En estos tiempos de pandemia nos volcamos hacia el imaginario del mundo y nos encontramos con La Peste.
Eterna compañera de la civilización y la cultura humana.
La Plaga de Egipto que enfrenta al Faraón con la muerte de los primogénitos por “la Cólera del dios de los esclavos”.
Esta ira, este dios colérico y celoso de su pueblo y de todos los pueblos, ha inundado con su castigo preferido, la peste,
toda la historia de Occidente hasta la modernidad.
Ese dios y sus religiones monoteístas con su régimen absoluto nos entregaron a la culpa permanente y anticipada.
Esa es Nuestra Peste La que nunca se va, la que nunca se cura.
El cuadro de Brueghel, “El triunfo de la muerte”, nos pone frente imágenes medievales que creemos ya no existen.
Nadie se salva, el rey, la iglesia, el soldado, los que aman.
Los relojes anuncian el fin.
En el cuadro no hay salvación.
Tampoco hay dios.
Nos espera el infierno.
¿Acaso no hay guerra?
¿Acaso no hay hambre?
Inútil las plegarias humanas, la condena es desde el inicio.
La culpa, el dolor, el remordimiento, nos hacen ansiar la muerte, que siempre está agazapada.

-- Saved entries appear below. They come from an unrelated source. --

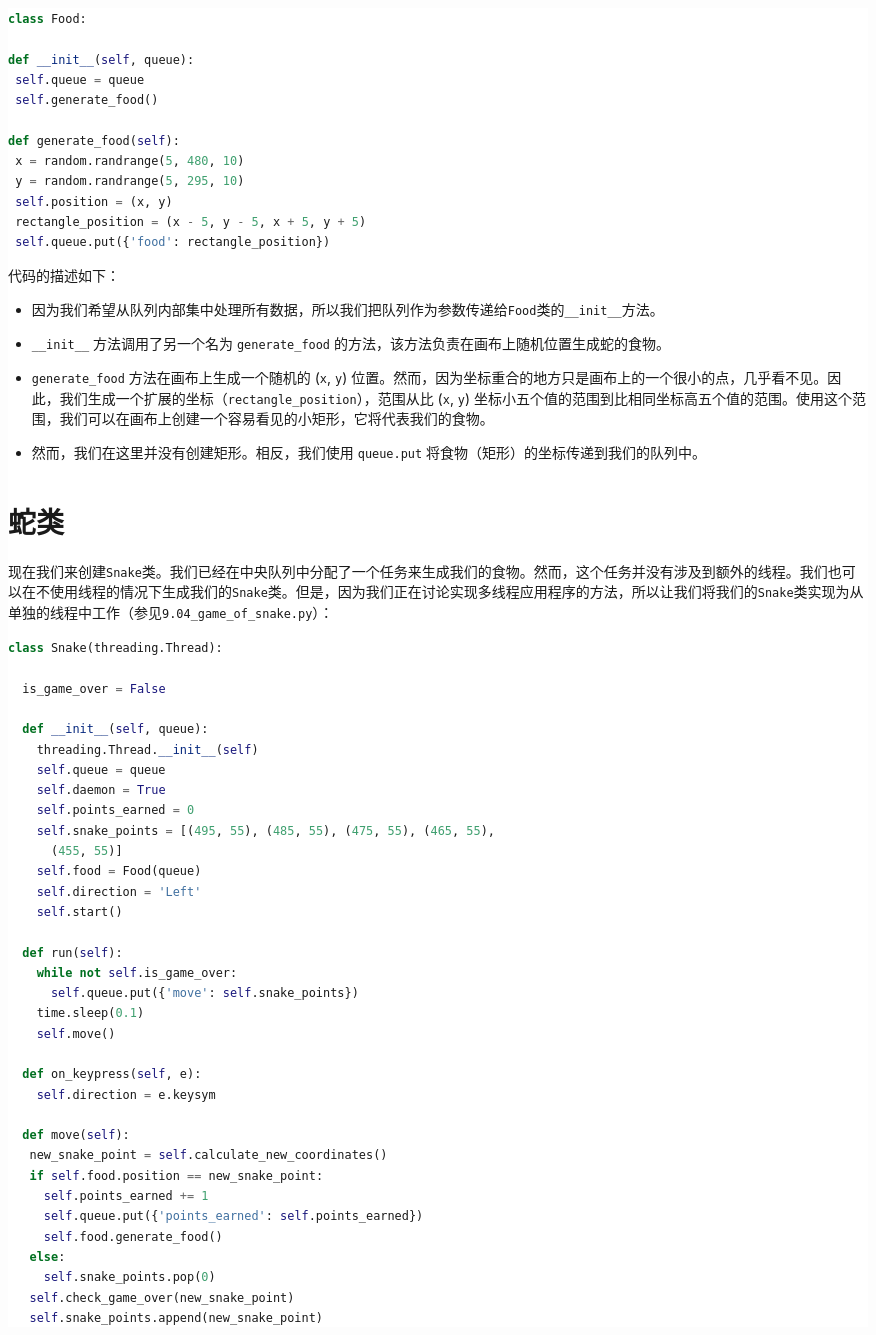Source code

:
 ```py
class Food:

def __init__(self, queue):
 self.queue = queue
 self.generate_food()

def generate_food(self):
 x = random.randrange(5, 480, 10)
 y = random.randrange(5, 295, 10)
 self.position = (x, y)
 rectangle_position = (x - 5, y - 5, x + 5, y + 5)
 self.queue.put({'food': rectangle_position})
```

代码的描述如下：

+   因为我们希望从队列内部集中处理所有数据，所以我们把队列作为参数传递给`Food`类的`__init__`方法。

+   `__init__` 方法调用了另一个名为 `generate_food` 的方法，该方法负责在画布上随机位置生成蛇的食物。

+   `generate_food` 方法在画布上生成一个随机的 (`x`, `y`) 位置。然而，因为坐标重合的地方只是画布上的一个很小的点，几乎看不见。因此，我们生成一个扩展的坐标（`rectangle_position`），范围从比 (`x`, `y`) 坐标小五个值的范围到比相同坐标高五个值的范围。使用这个范围，我们可以在画布上创建一个容易看见的小矩形，它将代表我们的食物。

+   然而，我们在这里并没有创建矩形。相反，我们使用 `queue.put` 将食物（矩形）的坐标传递到我们的队列中。

# 蛇类

现在我们来创建`Snake`类。我们已经在中央队列中分配了一个任务来生成我们的食物。然而，这个任务并没有涉及到额外的线程。我们也可以在不使用线程的情况下生成我们的`Snake`类。但是，因为我们正在讨论实现多线程应用程序的方法，所以让我们将我们的`Snake`类实现为从单独的线程中工作（参见`9.04_game_of_snake.py`）：

```py
class Snake(threading.Thread):

  is_game_over = False

  def __init__(self, queue):
    threading.Thread.__init__(self)
    self.queue = queue
    self.daemon = True
    self.points_earned = 0
    self.snake_points = [(495, 55), (485, 55), (475, 55), (465, 55), 
      (455, 55)]
    self.food = Food(queue)
    self.direction = 'Left'
    self.start()

  def run(self):
    while not self.is_game_over:
      self.queue.put({'move': self.snake_points})
    time.sleep(0.1)
    self.move()

  def on_keypress(self, e):
    self.direction = e.keysym

  def move(self):
   new_snake_point = self.calculate_new_coordinates()
   if self.food.position == new_snake_point:
     self.points_earned += 1
     self.queue.put({'points_earned': self.points_earned})
     self.food.generate_food()
   else:
     self.snake_points.pop(0)
   self.check_game_over(new_snake_point)
   self.snake_points.append(new_snake_point)
```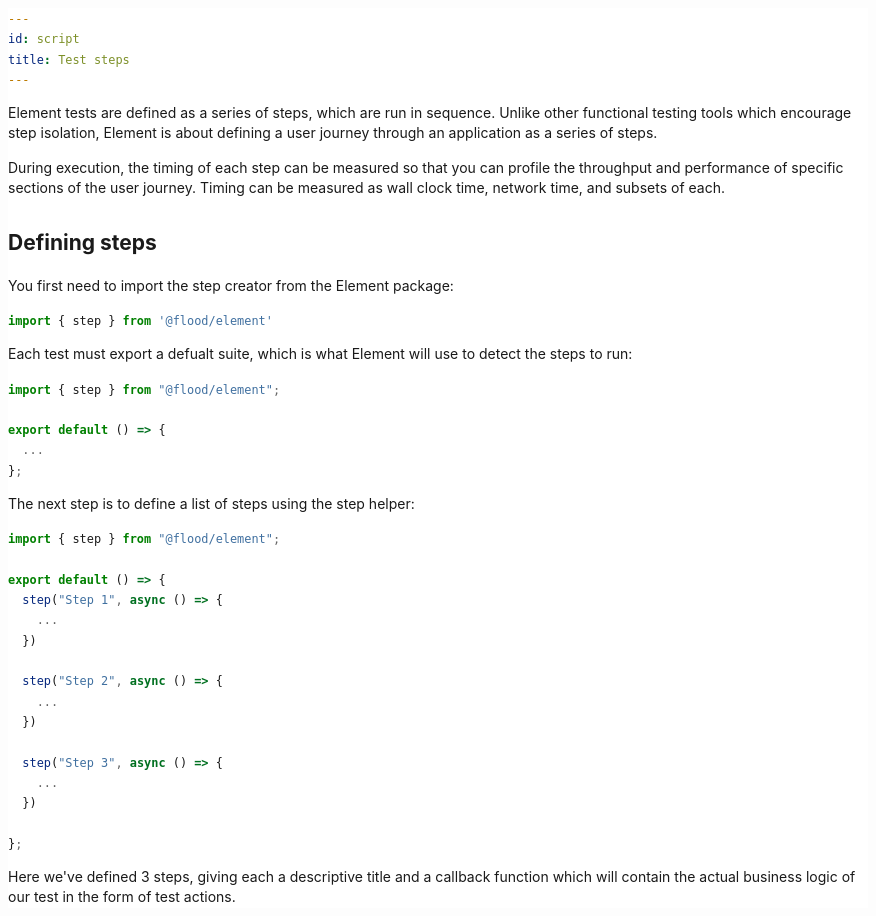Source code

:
 ```yaml
---
id: script
title: Test steps
---
```


Element tests are defined as a series of steps, which are run in sequence. Unlike other functional testing tools which encourage step isolation, Element is about defining a user journey through an application as a series of steps.

During execution, the timing of each step can be measured so that you can profile the throughput and performance of specific sections of the user journey. Timing can be measured as wall clock time, network time, and subsets of each.

## Defining steps

You first need to import the step creator from the Element package:

```ts title="my-test.perf.ts"
import { step } from '@flood/element'
```

Each test must export a defualt suite, which is what Element will use to detect the steps to run:

```ts title="my-test.perf.ts"
import { step } from "@flood/element";

export default () => {
  ...
};
```

The next step is to define a list of steps using the step helper:

```ts title="my-test.perf.ts"
import { step } from "@flood/element";

export default () => {
  step("Step 1", async () => {
    ...
  })

  step("Step 2", async () => {
    ...
  })

  step("Step 3", async () => {
    ...
  })

};
```

Here we've defined 3 steps, giving each a descriptive title and a callback function which will contain the actual business logic of our test in the form of test actions.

Antonin Artaud en “El teatro y su doble” intenta dar cuenta de la fisonomía espiritual de un mal que destruye el organismo, como un dolor en todos los niveles sensibles.
El estado del que muere de peste es idéntico al del actor penetrado por sentimientos que no son su condición verdadera. La acción de teatro y la peste son una puesta en escena.
San Agustín en “La ciudad de Dios” lamenta esa similitud entre la peste y el teatro, que sin matar provoca en el espíritu misteriosas alteraciones.
Ambos, el teatro y la peste son victoriosos y vengativos. Toman imágenes antiguas y las transforman en gestos extremos.
Se redescubren los arquetipos, hay una batalla simbólica, se inicia lo imposible.
Para Úrsula Leguin con la muerte “El equilibrio del mundo se perturba y el peso de la destrucción inclina la balanza”.
Albert Camus recorre todo el trayecto, las ratas, la basura, la peste. Los pacientes devorados por la sed.
En “La Muerte Roja”, Edgard Allan Poe también insiste en que nadie se salva, el país devastado, aun los ilusos encerrados.
El destino es ineludible y retorna eternamente.
Tal vez un día la peste se retire, por cansancio o porque supimos vacunarnos.
Nos quedará el remordimiento que nos comunica con Dios o un triunfalismo desesperado.